◆ What you have to do:
Read through the data, and wherever a line holds the word "Razor", write that line out.

◆ Extracted data:
——
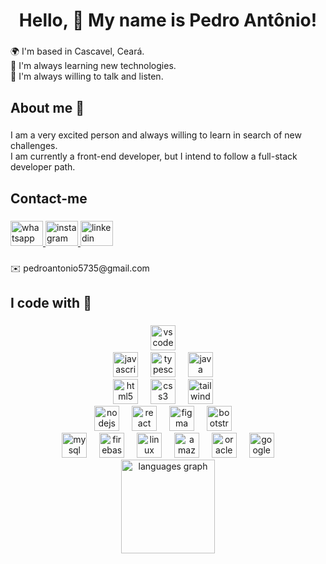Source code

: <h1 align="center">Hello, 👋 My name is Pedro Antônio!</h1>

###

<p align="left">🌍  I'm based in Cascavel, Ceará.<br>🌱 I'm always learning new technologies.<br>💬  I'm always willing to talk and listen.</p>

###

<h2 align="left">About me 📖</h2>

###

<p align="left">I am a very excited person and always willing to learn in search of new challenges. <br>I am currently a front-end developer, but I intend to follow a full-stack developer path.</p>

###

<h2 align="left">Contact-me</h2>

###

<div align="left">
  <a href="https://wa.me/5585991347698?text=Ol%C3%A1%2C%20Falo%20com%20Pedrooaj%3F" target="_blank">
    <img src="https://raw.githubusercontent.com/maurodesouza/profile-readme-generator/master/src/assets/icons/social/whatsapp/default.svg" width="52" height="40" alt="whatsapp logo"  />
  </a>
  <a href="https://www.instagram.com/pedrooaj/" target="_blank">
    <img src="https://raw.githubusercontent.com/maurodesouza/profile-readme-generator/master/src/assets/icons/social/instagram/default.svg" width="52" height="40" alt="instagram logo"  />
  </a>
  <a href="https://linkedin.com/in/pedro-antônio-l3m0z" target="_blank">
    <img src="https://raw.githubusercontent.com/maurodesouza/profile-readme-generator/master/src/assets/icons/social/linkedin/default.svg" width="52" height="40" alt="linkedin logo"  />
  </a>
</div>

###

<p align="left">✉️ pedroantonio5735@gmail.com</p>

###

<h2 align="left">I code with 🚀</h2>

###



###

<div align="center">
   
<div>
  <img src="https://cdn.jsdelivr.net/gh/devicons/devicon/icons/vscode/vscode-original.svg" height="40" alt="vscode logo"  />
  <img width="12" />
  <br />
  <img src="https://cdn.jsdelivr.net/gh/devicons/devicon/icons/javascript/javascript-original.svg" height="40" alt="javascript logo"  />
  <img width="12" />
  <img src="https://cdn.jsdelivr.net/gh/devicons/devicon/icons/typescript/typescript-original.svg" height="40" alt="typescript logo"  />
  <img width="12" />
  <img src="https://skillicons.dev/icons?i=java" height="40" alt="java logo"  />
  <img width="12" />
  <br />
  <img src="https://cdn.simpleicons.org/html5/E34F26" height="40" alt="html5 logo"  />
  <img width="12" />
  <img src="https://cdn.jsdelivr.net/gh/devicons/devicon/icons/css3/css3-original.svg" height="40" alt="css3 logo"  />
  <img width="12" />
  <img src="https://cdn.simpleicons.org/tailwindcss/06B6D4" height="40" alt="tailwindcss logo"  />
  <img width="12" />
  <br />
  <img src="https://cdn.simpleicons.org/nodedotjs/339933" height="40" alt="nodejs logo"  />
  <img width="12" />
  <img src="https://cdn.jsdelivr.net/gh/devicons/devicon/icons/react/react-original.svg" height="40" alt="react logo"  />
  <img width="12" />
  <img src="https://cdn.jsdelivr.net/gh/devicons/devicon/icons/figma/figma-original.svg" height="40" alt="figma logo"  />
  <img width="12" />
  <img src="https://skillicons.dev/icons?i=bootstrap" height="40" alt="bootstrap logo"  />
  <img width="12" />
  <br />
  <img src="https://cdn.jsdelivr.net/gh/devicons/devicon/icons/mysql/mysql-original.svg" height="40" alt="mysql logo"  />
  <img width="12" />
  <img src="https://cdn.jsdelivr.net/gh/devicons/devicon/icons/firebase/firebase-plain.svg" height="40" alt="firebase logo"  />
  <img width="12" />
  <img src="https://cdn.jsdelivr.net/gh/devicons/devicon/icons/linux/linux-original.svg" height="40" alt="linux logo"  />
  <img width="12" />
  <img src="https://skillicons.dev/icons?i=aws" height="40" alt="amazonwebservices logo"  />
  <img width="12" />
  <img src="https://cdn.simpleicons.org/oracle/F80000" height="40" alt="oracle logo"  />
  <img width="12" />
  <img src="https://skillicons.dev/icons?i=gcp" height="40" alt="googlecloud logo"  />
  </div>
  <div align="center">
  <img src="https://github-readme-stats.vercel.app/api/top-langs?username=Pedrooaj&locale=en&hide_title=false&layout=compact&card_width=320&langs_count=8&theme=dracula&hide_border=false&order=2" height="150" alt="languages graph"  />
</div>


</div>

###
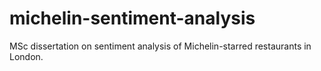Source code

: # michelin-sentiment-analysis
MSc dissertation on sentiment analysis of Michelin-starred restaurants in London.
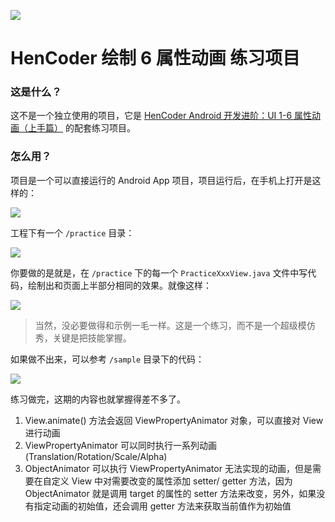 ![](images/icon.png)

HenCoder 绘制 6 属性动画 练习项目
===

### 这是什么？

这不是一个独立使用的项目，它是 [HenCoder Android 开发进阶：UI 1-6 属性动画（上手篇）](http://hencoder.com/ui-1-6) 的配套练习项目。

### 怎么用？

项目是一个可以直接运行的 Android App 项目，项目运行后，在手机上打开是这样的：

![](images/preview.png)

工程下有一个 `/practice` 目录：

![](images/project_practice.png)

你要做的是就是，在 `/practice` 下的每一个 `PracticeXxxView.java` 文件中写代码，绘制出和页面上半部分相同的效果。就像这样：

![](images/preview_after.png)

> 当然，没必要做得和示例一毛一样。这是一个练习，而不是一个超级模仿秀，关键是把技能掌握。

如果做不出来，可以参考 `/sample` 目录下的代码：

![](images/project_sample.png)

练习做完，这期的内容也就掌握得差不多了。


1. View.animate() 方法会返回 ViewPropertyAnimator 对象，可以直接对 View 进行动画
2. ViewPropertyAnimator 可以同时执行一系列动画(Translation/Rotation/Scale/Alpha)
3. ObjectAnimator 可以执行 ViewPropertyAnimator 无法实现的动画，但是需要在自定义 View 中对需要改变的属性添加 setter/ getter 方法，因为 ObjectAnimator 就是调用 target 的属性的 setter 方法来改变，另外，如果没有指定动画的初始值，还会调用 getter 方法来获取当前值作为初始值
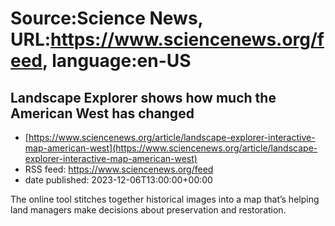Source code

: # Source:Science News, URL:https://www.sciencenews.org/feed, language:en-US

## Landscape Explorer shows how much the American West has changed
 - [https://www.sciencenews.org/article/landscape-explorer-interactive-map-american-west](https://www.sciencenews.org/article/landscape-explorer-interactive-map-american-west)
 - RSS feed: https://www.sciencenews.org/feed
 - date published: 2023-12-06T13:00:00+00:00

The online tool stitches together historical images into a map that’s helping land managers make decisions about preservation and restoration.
——
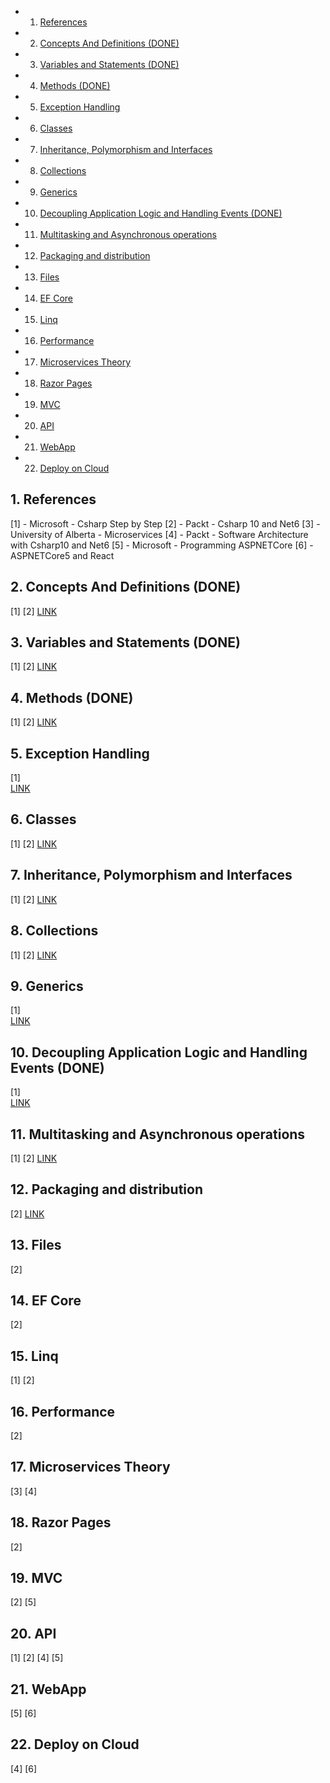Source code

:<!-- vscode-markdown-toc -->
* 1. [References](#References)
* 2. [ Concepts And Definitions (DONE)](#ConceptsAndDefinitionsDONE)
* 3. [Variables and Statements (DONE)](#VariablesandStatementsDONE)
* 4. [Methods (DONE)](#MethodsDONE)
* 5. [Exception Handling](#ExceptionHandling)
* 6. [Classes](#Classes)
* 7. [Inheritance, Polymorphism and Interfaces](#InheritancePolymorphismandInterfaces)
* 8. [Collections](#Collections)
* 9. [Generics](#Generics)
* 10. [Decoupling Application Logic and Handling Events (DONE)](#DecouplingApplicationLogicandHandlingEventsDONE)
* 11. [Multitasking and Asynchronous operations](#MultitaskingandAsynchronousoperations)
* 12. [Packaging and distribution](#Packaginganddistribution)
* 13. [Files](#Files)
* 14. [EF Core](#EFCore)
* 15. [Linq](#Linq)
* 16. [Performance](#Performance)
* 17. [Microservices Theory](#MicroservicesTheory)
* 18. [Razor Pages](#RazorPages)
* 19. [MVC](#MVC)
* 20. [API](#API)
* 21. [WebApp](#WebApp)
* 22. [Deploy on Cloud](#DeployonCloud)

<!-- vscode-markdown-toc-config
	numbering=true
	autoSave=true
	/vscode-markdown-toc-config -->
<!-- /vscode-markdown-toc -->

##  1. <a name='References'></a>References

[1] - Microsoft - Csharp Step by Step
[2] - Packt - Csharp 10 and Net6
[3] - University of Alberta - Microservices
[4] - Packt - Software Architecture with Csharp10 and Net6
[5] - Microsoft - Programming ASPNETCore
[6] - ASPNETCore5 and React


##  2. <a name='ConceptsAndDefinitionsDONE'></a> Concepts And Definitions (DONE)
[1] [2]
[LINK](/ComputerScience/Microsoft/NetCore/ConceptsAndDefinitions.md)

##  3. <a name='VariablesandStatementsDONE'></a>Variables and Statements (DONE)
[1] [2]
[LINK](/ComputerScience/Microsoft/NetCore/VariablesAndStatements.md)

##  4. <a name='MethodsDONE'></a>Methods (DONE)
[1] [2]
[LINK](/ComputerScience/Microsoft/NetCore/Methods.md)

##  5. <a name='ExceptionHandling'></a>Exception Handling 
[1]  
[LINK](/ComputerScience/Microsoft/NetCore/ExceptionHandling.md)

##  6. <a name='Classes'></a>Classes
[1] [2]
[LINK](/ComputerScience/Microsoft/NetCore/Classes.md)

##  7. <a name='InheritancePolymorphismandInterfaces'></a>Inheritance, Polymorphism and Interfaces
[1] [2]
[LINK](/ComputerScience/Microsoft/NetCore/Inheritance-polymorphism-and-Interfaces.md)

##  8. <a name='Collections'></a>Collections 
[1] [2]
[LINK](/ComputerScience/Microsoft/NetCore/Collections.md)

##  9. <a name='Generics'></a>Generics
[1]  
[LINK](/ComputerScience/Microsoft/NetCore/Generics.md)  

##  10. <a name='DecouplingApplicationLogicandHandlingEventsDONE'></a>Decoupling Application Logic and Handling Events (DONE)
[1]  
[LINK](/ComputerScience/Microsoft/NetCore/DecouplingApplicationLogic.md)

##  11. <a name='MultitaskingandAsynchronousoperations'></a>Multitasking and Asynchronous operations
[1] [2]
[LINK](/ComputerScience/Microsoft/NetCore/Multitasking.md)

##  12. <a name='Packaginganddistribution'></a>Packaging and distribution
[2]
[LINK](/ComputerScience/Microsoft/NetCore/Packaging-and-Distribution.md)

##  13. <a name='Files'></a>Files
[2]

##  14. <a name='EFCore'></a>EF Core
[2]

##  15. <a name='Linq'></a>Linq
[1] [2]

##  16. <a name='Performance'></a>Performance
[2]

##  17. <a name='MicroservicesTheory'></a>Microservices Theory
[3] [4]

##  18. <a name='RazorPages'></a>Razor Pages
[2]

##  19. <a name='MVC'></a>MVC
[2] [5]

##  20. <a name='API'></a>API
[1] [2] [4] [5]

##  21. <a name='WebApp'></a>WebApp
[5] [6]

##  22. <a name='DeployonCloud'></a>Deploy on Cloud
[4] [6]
——
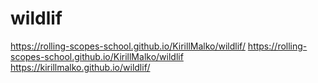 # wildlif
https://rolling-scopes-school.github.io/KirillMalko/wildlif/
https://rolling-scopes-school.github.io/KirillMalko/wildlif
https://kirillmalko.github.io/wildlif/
——
◆ Task answer:
* 18. [Razor Pages](#RazorPages)
##  18. <a name='RazorPages'></a>Razor Pages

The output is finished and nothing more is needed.